A local retrieval-augmented system over published medical literature can, in principle, support general health literacy and patient self-education. This is a description of an architecture, not a clinical recommendation. Such a system is not a medical device, has not been evaluated by any regulatory authority, and must never be used in place of a licensed clinician. In a medical emergency, contact emergency services.
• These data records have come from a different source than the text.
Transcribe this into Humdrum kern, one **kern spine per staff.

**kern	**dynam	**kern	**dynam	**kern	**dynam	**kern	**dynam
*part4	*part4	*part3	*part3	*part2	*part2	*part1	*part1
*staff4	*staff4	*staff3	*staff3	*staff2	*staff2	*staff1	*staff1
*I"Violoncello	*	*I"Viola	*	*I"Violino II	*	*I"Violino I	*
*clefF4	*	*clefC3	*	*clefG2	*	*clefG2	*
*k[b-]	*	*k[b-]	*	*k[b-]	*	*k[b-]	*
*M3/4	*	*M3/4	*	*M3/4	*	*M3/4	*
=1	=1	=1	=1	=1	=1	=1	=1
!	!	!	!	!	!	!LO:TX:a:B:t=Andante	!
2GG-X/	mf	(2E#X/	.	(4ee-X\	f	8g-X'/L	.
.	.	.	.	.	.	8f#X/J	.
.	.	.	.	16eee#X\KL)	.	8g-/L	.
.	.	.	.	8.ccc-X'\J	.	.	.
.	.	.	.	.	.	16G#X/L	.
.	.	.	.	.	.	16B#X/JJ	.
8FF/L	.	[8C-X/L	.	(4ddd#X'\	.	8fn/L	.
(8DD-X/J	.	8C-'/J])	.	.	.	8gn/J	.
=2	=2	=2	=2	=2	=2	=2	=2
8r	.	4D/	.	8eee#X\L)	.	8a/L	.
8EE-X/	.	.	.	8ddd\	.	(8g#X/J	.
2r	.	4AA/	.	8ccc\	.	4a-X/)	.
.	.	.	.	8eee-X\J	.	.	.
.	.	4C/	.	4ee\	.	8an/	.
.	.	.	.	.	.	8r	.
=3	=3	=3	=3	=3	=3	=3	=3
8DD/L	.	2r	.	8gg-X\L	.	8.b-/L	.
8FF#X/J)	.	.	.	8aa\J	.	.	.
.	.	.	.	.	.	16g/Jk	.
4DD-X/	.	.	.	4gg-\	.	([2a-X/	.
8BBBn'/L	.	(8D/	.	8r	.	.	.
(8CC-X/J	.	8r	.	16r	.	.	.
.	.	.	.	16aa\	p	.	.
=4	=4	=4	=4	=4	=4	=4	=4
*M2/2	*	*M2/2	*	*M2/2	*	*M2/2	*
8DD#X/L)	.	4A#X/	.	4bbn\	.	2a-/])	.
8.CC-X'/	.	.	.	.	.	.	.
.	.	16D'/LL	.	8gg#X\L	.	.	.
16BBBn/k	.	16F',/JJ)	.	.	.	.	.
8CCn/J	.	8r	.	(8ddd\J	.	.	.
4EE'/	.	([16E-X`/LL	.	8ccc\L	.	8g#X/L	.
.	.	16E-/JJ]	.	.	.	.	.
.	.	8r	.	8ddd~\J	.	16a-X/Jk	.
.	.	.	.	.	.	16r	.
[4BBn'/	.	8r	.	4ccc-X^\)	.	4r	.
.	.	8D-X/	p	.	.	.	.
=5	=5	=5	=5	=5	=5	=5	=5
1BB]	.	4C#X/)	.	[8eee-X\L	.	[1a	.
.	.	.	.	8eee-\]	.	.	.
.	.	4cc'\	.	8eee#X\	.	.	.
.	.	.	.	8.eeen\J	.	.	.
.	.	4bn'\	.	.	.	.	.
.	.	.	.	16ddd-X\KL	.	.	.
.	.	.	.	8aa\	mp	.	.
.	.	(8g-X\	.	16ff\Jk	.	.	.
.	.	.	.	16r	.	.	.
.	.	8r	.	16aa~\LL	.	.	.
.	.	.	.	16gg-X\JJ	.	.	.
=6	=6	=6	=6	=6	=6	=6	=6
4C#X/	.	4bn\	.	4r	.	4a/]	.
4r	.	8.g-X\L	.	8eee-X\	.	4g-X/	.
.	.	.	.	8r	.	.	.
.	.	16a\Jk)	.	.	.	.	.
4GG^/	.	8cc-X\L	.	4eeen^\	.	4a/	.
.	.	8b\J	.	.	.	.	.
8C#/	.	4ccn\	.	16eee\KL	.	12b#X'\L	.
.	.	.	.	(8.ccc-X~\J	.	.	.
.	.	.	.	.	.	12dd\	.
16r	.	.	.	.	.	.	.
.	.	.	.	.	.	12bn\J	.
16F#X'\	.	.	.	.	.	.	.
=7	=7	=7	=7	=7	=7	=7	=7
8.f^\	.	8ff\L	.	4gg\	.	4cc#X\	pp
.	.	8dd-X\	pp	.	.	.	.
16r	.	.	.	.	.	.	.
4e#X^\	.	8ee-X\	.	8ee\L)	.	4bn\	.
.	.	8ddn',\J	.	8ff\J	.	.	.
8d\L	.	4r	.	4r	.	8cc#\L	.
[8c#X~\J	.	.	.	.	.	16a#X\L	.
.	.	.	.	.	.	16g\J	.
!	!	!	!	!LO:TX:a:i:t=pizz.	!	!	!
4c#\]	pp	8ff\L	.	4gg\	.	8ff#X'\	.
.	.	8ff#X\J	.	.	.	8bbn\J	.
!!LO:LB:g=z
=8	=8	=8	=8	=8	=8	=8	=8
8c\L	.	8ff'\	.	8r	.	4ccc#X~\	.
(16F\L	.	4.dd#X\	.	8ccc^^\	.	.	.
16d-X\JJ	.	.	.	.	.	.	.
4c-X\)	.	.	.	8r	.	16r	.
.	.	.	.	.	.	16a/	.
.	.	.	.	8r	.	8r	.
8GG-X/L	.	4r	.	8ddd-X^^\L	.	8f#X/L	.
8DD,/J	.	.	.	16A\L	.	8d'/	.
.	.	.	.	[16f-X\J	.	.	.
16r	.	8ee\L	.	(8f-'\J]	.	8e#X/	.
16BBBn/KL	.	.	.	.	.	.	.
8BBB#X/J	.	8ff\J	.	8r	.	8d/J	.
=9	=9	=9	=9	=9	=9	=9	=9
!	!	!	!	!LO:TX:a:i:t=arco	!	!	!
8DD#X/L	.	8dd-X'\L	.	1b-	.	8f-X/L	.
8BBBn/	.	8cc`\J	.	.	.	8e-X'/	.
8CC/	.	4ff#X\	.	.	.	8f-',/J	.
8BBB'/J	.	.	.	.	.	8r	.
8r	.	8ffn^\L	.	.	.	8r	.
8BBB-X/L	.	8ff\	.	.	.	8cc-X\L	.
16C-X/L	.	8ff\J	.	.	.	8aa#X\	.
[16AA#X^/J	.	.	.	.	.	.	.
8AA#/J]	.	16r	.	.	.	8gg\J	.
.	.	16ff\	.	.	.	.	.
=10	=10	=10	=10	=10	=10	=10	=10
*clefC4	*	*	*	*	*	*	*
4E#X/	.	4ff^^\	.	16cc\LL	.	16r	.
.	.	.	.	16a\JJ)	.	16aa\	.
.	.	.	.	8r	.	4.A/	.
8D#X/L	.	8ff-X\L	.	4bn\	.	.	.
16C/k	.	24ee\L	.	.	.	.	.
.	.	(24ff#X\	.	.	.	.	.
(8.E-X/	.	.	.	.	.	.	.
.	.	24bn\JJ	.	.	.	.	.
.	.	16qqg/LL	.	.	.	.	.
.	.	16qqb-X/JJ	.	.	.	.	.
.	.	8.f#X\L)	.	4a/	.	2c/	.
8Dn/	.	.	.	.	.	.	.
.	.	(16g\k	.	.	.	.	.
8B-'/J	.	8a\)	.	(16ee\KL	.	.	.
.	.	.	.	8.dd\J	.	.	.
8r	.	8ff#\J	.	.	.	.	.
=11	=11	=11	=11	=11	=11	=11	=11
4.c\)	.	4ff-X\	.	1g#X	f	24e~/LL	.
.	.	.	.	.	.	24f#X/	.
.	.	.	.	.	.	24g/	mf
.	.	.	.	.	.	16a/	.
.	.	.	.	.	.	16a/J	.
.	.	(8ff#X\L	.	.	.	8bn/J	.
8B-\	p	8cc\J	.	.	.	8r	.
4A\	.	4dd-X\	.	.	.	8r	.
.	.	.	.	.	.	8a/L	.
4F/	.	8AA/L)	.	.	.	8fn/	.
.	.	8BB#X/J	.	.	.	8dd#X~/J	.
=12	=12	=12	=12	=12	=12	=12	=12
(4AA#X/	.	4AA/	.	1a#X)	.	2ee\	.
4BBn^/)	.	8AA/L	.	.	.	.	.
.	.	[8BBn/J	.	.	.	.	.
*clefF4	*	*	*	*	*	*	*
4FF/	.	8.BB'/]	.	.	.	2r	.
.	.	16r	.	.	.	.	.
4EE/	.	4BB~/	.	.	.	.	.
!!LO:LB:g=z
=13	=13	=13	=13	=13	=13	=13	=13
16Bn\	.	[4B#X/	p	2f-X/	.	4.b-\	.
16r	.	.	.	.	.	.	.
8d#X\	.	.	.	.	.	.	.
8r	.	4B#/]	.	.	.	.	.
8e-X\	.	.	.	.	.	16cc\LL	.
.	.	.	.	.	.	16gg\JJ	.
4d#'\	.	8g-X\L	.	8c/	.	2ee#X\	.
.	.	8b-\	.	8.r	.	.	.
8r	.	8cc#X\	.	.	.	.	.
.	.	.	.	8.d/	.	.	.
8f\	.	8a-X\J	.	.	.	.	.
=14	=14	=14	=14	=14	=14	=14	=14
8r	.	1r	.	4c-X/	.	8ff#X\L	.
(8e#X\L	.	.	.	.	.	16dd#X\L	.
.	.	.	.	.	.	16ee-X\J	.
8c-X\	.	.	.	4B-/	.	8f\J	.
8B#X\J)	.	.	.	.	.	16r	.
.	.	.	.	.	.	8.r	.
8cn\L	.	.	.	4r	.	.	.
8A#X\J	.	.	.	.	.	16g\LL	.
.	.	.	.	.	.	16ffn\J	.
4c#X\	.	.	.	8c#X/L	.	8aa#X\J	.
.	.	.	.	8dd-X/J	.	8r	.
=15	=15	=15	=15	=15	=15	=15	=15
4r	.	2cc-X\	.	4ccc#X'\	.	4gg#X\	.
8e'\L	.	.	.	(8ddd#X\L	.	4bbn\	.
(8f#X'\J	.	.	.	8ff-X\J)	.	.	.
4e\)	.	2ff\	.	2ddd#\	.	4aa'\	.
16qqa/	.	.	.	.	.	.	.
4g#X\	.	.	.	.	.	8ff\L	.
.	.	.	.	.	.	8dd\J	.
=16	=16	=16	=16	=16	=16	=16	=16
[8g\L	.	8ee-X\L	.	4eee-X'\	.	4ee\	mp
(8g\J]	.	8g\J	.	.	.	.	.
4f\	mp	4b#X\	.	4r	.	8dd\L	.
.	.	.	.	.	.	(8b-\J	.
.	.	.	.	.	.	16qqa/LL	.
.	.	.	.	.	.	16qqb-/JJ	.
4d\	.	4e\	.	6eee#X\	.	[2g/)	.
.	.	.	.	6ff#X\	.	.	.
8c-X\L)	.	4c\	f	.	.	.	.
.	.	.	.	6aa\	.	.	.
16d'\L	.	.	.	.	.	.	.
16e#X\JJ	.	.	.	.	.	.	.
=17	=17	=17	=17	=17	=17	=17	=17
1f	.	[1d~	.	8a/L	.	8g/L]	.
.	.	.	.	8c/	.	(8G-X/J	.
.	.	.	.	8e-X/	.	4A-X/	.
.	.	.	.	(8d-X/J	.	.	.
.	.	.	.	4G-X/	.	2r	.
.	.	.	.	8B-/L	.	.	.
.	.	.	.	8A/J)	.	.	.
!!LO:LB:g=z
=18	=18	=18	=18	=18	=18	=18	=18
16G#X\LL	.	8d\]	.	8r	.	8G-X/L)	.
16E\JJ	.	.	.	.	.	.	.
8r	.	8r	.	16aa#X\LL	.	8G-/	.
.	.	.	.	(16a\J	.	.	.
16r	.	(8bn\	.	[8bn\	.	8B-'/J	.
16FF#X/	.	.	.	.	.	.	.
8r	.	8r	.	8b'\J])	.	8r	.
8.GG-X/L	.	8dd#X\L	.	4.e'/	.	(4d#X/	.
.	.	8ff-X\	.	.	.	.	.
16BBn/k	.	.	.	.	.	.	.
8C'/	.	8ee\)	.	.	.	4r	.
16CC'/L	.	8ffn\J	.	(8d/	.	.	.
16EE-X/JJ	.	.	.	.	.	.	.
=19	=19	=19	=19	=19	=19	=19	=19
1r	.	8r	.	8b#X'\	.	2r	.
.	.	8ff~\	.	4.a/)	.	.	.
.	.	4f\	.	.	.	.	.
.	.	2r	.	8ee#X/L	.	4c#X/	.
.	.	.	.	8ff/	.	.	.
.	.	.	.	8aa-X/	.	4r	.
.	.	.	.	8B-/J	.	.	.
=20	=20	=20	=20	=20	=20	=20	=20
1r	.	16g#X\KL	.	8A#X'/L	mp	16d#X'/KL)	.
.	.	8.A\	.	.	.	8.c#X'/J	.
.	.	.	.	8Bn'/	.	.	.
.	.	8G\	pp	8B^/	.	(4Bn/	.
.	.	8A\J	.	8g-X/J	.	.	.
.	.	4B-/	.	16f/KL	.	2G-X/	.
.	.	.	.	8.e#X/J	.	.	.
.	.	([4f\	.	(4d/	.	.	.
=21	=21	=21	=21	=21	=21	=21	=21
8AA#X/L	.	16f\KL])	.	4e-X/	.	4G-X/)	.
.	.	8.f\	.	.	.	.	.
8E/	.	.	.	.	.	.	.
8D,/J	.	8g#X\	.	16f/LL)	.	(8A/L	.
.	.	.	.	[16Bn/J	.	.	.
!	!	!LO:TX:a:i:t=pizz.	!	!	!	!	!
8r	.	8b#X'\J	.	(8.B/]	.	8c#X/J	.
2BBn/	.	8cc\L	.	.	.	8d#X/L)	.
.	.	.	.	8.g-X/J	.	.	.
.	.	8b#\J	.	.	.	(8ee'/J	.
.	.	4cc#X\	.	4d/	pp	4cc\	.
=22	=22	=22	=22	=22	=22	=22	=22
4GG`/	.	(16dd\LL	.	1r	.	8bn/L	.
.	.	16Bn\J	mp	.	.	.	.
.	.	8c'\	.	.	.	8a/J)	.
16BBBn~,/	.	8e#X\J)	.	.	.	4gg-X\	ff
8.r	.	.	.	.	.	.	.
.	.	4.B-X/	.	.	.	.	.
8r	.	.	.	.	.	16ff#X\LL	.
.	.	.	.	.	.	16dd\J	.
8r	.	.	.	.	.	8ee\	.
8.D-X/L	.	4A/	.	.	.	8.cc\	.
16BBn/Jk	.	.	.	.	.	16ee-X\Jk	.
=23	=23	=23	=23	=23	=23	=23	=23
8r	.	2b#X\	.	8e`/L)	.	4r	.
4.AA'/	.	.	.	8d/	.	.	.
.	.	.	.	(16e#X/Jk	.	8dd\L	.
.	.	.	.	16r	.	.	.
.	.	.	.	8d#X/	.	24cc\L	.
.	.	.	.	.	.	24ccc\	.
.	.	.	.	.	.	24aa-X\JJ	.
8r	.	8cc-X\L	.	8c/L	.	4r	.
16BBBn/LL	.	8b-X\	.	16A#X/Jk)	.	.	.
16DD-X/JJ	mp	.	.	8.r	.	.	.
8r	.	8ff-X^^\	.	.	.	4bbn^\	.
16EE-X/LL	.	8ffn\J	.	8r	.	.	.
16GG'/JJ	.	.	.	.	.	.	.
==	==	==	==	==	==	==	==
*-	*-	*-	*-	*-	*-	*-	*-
Offline Healthcare AI Stack
| Layer | Tool | Purpose | Hardware Req. |
|---|---|---|---|
| Inference engine | Ollama / llama.cpp | Run quantized medical LLM | RTX 3090 or M2 Pro+ |
| Medical knowledge base | PubMed OA + Merck Manual + UpToDate (offline export) | RAG source corpus | ~50GB SSD |
| Vector database | ChromaDB or Qdrant (self-hosted) | Semantic search over corpus | 8GB RAM minimum |
| RAG orchestration | Anything-LLM or Open WebUI (RAG mode) | Query routing + context injection | Same machine |
| Wearable telemetry | Withings / Garmin local sync | Vital trends without cloud upload | Local WiFi only |
| Emergency reference | Where There Is No Doctor (offline PDF + embedded) | Field-level triage guide | Offline-first |
Open Models Some Explore for Reading Medical Literature
| Model | Parameters | Strength | General Reading Use |
|---|---|---|---|
| Med42-v2 (M42 Health) | 70B (Q4) | Trained on medical text | Summarizing public medical literature |
| BioMistral-7B | 7B (Q4) | Biomedical literature comprehension | Research summaries, literature lookup |
| Llama 3.1-70B | 70B (Q4) | General reasoning | General reading and study |
| OpenBioLLM-70B | 70B (Q4) | USMLE-level medical knowledge | Studying medical concepts |
These tools are for general health literacy and reading public literature only. They are NOT for triage, diagnosis, treatment, drug, or mental-health decisions, and are not a substitute for a licensed clinician. If you may have a medical emergency, call your doctor or your local emergency number immediately. Critical implementation notes: (1) All medical AI outputs are informational, not diagnostic. The stack must surface this disclaimer in the UI at every response. (2) The corpus must be version-controlled and updated quarterly - stale medical literature is worse than no literature. (3) For community deployments, run the stack on a dedicated machine accessible over local LAN - members can query from any device without internet. (4) Pair with a physical medical kit: tourniquets, wound closure strips, SAM splints, and a printed copy of "Where There Is No Doctor" - analog backup for power-out scenarios.
Local research tools can reduce information asymmetry, but they are not a substitute for a licensed medical professional. Always work with a qualified clinician for any medical decision.
Figures are approximate and illustrative. Any statistics, costs, or percentages in this chapter are one author's rough estimates drawn from public reporting and may be out of date or wrong; verify against current primary sources before relying on any of them. Any products, vendors, projects, or services named are referenced for information only: mentioning them is not an endorsement, recommendation, or affiliation, and this site receives no compensation for any link. Evaluate fit, safety, cost, and legality for your own situation, and consult qualified licensed professionals before acting.